■ The task
Among the lines of the records, please find those that contain the word "khác" and copy them.
************
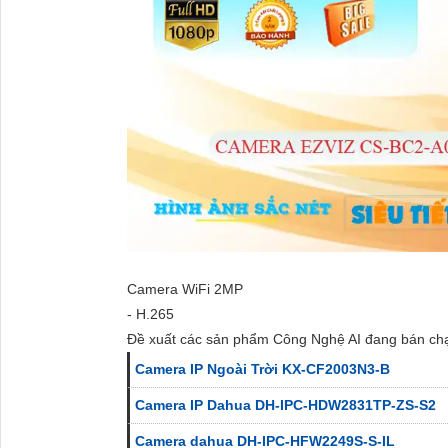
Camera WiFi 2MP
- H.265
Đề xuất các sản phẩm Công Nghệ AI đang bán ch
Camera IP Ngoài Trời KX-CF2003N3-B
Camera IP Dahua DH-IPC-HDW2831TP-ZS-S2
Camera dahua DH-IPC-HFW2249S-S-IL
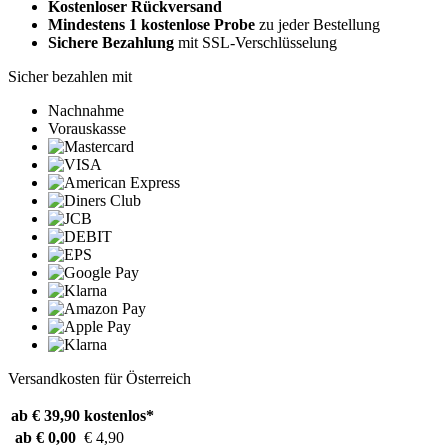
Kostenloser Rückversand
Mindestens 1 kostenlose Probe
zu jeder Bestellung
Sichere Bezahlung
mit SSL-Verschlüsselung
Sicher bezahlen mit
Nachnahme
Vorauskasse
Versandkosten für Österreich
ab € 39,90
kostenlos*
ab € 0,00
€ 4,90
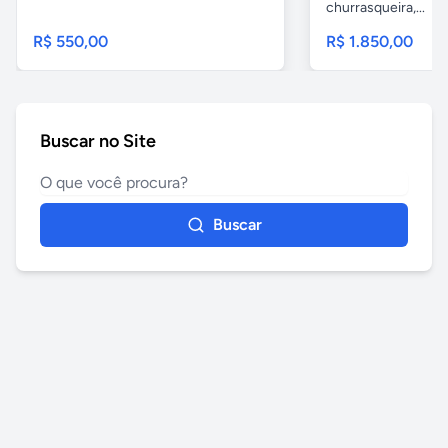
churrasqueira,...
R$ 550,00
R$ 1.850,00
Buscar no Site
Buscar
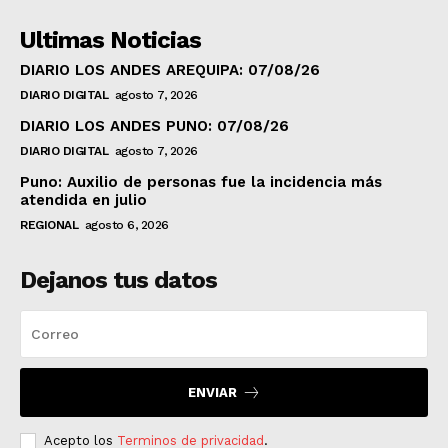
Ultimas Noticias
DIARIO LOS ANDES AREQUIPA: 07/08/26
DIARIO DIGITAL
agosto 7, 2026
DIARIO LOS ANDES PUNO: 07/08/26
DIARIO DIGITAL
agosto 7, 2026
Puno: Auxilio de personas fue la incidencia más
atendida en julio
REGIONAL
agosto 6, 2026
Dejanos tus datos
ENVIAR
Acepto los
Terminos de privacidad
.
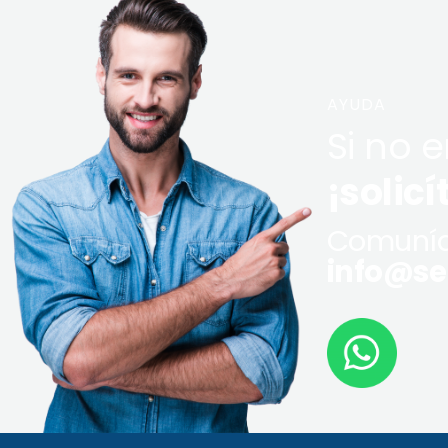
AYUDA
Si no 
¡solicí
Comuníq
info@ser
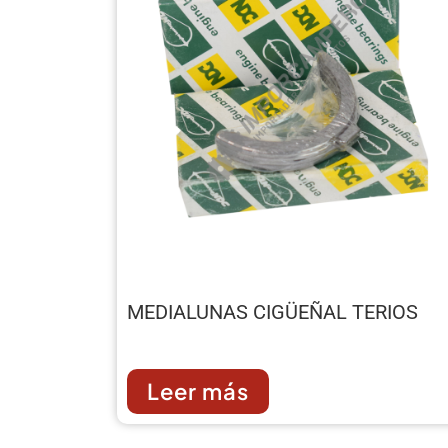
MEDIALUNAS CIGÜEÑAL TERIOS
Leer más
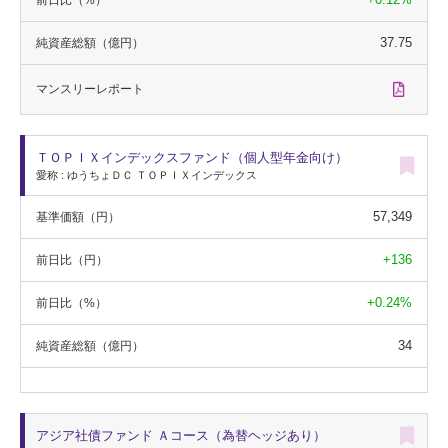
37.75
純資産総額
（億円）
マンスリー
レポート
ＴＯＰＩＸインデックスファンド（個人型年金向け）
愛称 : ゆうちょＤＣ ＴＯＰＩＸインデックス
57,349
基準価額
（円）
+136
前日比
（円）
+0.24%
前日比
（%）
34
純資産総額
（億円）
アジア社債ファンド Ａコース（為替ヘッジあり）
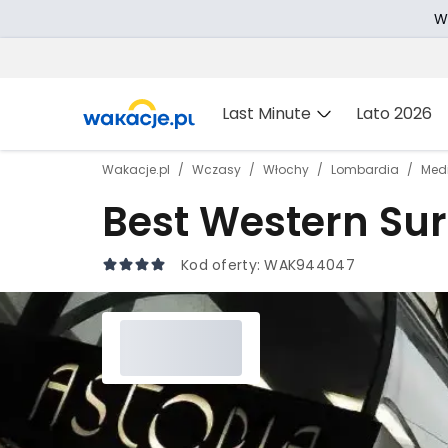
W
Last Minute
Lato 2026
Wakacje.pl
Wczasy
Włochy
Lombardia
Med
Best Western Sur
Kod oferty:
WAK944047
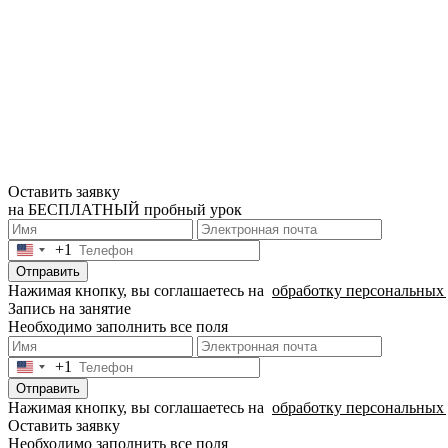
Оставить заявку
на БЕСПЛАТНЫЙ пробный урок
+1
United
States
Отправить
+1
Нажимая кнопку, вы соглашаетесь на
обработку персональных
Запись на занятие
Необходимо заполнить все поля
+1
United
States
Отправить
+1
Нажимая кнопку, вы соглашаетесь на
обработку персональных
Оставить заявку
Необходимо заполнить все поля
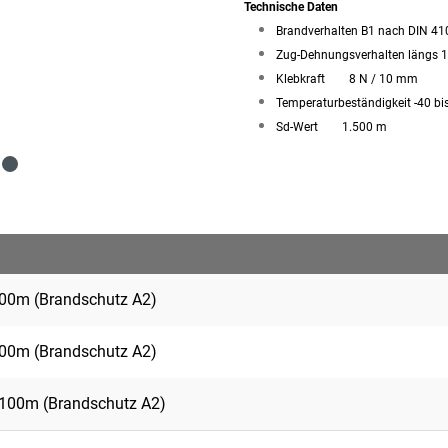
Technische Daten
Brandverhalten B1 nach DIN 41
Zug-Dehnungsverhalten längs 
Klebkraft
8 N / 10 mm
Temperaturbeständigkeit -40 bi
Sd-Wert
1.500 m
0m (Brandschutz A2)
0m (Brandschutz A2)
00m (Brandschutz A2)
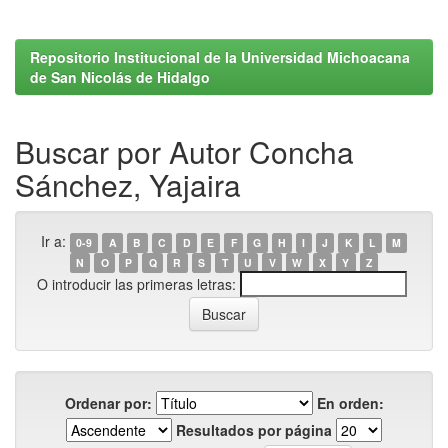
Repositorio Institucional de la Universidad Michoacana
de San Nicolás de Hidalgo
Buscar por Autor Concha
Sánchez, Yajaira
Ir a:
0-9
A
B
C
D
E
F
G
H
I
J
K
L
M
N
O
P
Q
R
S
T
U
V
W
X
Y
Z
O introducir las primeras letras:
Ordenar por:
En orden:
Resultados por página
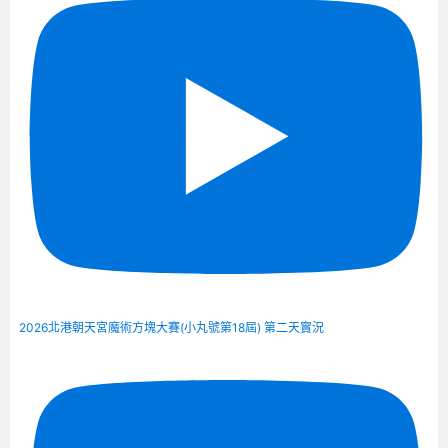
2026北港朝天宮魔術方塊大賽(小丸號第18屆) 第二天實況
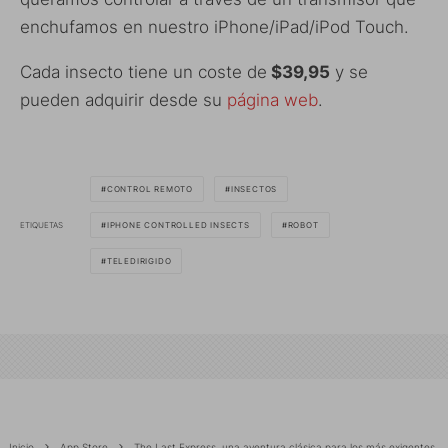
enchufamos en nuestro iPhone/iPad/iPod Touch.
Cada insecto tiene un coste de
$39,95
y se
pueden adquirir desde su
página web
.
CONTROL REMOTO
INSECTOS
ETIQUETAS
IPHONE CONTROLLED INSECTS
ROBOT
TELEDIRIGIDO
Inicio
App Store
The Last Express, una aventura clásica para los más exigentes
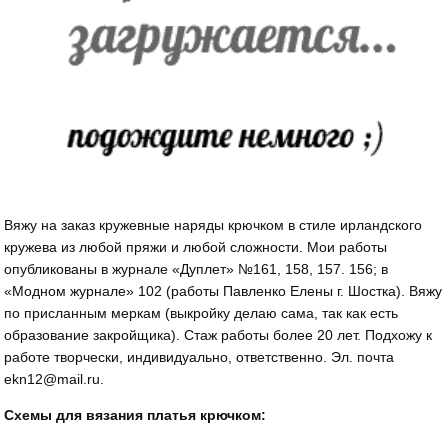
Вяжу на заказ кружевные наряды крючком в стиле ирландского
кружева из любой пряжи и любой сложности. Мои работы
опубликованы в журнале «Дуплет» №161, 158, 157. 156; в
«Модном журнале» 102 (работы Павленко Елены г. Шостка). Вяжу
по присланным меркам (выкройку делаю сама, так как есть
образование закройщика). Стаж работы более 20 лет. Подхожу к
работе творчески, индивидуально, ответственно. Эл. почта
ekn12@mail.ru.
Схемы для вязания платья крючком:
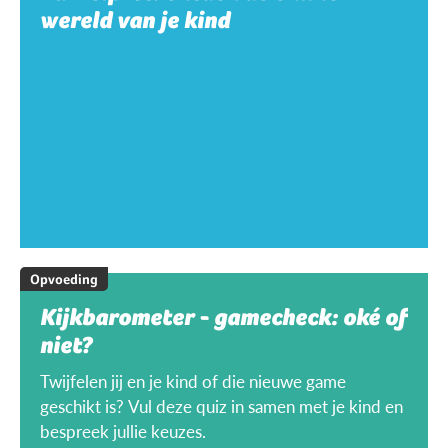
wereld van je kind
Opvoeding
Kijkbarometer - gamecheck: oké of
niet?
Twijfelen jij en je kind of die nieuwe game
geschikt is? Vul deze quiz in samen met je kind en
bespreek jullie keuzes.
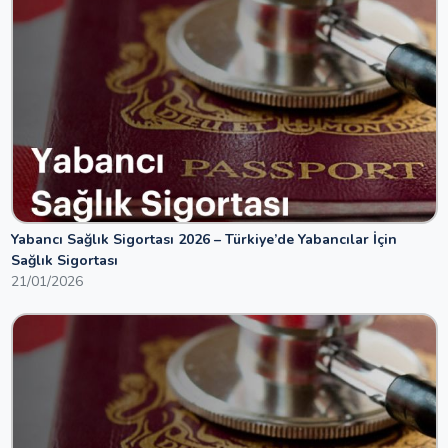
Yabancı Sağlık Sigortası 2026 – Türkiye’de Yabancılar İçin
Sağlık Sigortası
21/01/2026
************
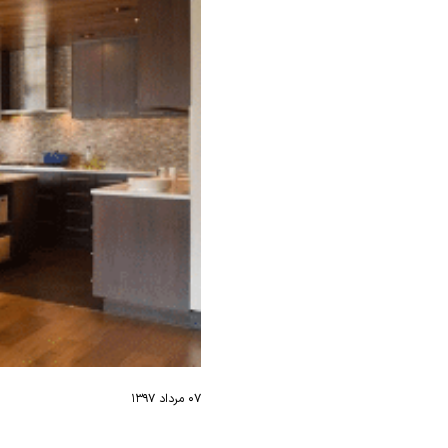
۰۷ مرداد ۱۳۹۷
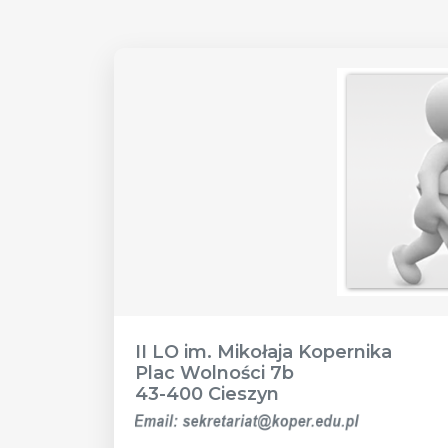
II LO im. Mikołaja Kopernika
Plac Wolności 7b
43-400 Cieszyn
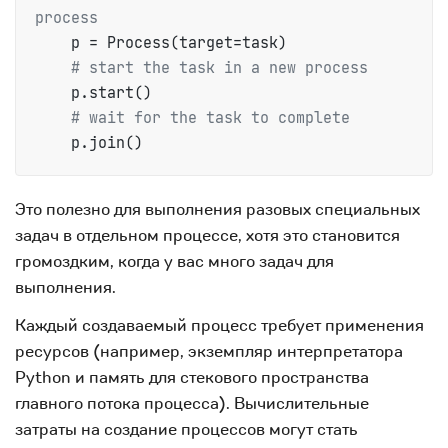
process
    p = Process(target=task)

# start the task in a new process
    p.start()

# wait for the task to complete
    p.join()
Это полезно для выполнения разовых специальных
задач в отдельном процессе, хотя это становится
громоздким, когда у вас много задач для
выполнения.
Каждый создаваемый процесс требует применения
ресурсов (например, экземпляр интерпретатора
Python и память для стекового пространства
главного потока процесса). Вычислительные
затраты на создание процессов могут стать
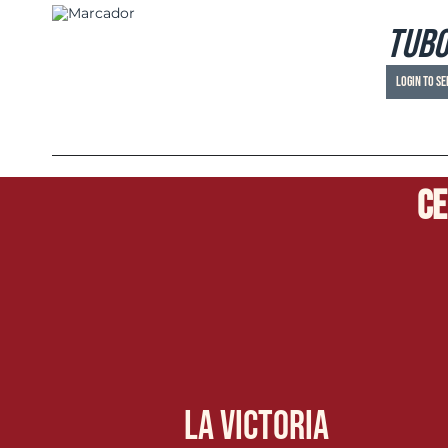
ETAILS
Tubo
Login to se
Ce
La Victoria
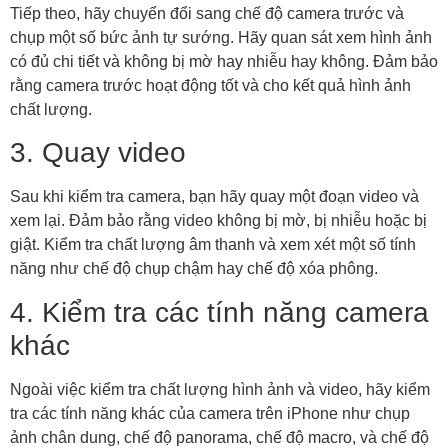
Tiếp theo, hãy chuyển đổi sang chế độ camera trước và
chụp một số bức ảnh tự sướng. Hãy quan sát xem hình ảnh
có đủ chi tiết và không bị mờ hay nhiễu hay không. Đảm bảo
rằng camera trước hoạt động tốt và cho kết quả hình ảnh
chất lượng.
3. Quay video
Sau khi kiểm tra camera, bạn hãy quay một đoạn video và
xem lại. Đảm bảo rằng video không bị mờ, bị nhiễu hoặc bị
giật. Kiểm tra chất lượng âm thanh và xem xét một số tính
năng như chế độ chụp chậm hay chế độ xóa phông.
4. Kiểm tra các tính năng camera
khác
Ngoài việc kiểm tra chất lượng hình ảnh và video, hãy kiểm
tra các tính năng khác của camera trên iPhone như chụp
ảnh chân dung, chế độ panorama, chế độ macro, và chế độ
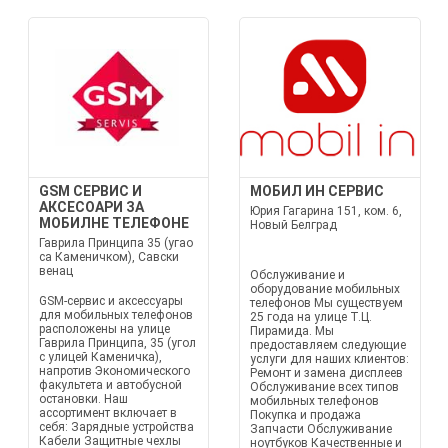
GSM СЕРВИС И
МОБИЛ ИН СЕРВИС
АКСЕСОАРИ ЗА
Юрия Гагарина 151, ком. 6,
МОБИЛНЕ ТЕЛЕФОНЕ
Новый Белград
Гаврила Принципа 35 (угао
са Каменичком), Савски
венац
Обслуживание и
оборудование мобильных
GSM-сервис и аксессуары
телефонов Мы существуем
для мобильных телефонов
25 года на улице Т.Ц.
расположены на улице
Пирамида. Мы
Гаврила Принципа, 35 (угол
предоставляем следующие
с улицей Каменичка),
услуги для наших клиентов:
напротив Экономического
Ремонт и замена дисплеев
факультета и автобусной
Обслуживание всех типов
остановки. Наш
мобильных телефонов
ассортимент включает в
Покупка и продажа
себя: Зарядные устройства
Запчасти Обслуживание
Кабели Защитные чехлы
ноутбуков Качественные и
************
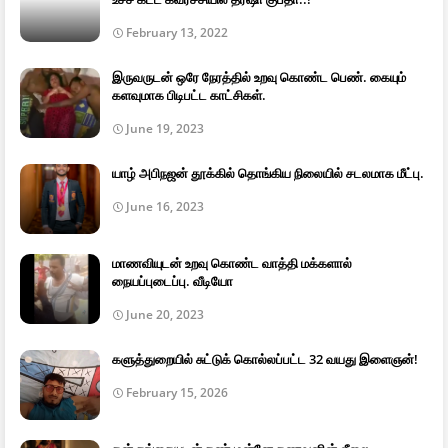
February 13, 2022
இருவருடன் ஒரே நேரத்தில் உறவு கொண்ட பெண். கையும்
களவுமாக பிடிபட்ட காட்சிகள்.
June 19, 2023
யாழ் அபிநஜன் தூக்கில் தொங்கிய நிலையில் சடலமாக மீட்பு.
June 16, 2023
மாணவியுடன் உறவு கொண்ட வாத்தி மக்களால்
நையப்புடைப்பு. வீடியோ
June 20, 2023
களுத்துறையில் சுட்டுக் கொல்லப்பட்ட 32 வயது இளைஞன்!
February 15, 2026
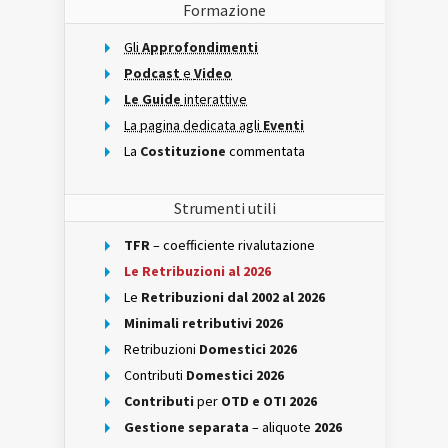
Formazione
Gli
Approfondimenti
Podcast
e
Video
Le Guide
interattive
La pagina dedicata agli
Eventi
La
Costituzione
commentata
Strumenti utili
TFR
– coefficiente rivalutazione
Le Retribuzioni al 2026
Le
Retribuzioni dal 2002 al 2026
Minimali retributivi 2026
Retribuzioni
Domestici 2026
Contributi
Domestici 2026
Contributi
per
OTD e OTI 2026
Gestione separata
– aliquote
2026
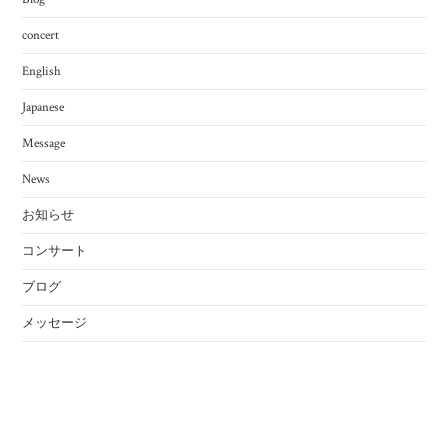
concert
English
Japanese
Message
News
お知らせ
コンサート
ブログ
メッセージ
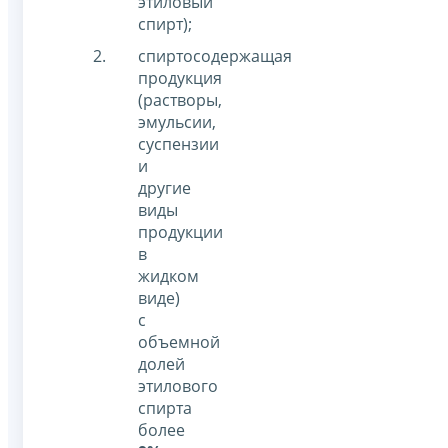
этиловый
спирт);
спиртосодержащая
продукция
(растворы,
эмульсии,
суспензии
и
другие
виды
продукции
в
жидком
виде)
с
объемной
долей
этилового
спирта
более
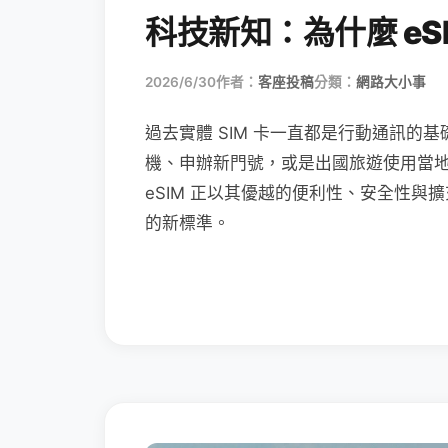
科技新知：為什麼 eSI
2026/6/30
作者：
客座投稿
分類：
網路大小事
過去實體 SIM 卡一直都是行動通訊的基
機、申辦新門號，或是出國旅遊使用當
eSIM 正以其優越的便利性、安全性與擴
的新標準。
************
■ Task result
khác
tra các tính năng khác của camera trên iPhone như chụp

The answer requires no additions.